> **Task requirements**:
A) Copy the seminary text from "Central Taiwan Theological Seminary (Chinese: 中台神學院)" up to and including "to doctorate degrees.", renaming "Taichung City" to "Taichung" everywhere it appears.
B) Carry the seminary text forward from its last sentence.

> **Selected passage**:
# # # #
Central Taiwan Theological Seminary (Chinese: 中台神學院)
- Type: Private seminary
- Established: 1951年
- President: David Chao
- Location: No. 36, Linsen Rd., West District, Taichung City, Republic of China (Taiwan)
- Website: www.ctts.org.tw (in Chinese)

= Central Taiwan Theological Seminary =

The Central Taiwan Theological Seminary, or Chung Tai Theological Seminary, is a Protestant school in Taichung City, Taiwan. Founded in 1951, the school is now an accredited member of the Asia Theological Association. It offered programs ranging from certificates to doctorate degrees.

==History==
In October 1951, the Central Taiwan Theological Seminary was founded by the Far East Missionary Society (now the International Missionary Society) in Taichung City Taiwan, with Pastor Chi Ai-mu as its first president. The seminary initially rented two villas at No. 24, Taiping Road. Six teachers and thirty-three new students attended the opening ceremony.

In 1952, with the assistance of Taichung Mayor Yang Chi-hsien, the seminary purchased 2.9 mu of land in Lane 45, Section 2, Shuangshi Road for its campus. Construction began with a donation from Bob Pierce, founder of the World Vision. The building was completed in 1953 and named "Pierce Hall" in his honor.

In 1972, approximately 2,500 ping (approximately 667 square meters) of land on Sanmin Road was sold to raise funds for the construction of classrooms, an auditorium, and dormitories.
# # # #
> **Stored data**:

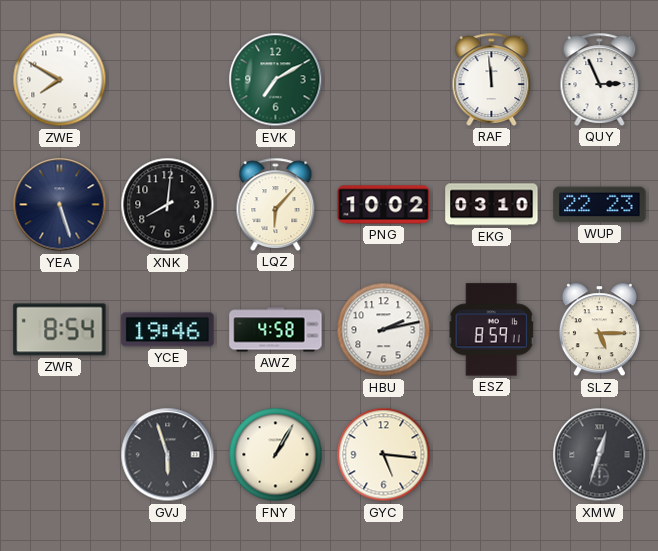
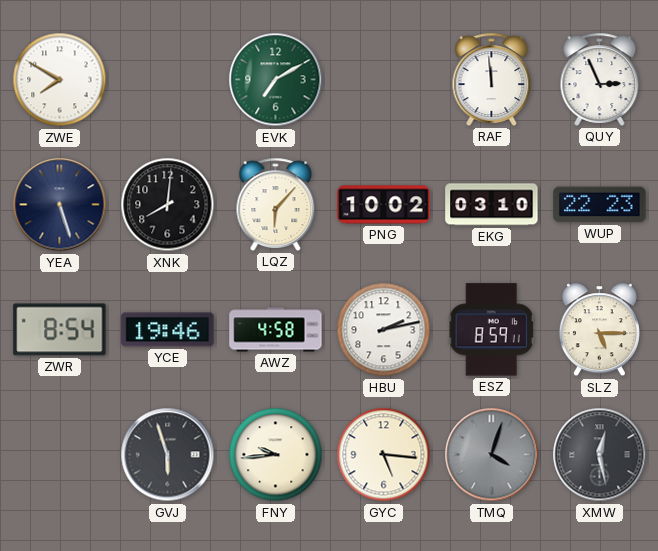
FNY: 1:05 -> 9:44
TMQ: none -> 4:03
XMW: 12:33 -> 12:28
# # # #
> **Answers to the exercises**:
A)
Central Taiwan Theological Seminary (Chinese: 中台神學院)
- Type: Private seminary
- Established: 1951年
- President: David Chao
- Location: No. 36, Linsen Rd., West District, Taichung, Republic of China (Taiwan)
- Website: www.ctts.org.tw (in Chinese)

= Central Taiwan Theological Seminary =

The Central Taiwan Theological Seminary, or Chung Tai Theological Seminary, is a Protestant school in Taichung, Taiwan. Founded in 1951, the school is now an accredited member of the Asia Theological Association. It offered programs ranging from certificates to doctorate degrees.

B)
In 1978, Pastor Su Hsiao-hsing became the first Taiwanese president; prior to that, the position was held by Western missionaries.

In 1980, the Taichung City Government acquired 517 ping (approximately 343 square meters) of land to widen Jinnan Street.

In 1989, the Taichung City Government acquired 365 ping (approximately 243 square meters) of land to develop Jinxin Street. In the same year the school's Bachelor degrees were recognized by the Asia Theological Association.

On March 12, 1999, the International Missionary Society donated 2/3 of the 5,000 ping of the campus land to the school.

In 2006, the Shuangshi Road campus was sold to Yimin Construction, and the school moved to a temporary campus on Linsen Road in the following year.

In 2008, the school purchased 18,000 ping (approximately 3,333 square meters) of land in Tanzih District for the construction of future school buildings.

In 2019, the seminary opened the Central Taiwan Theological Seminary North America Office (CTTSNA) in the United States.

In 2020, The school launched its pastoral doctoral program.

In 2021, the environmental impact assessment review meeting for the development of the new campus in Tanzih was approved.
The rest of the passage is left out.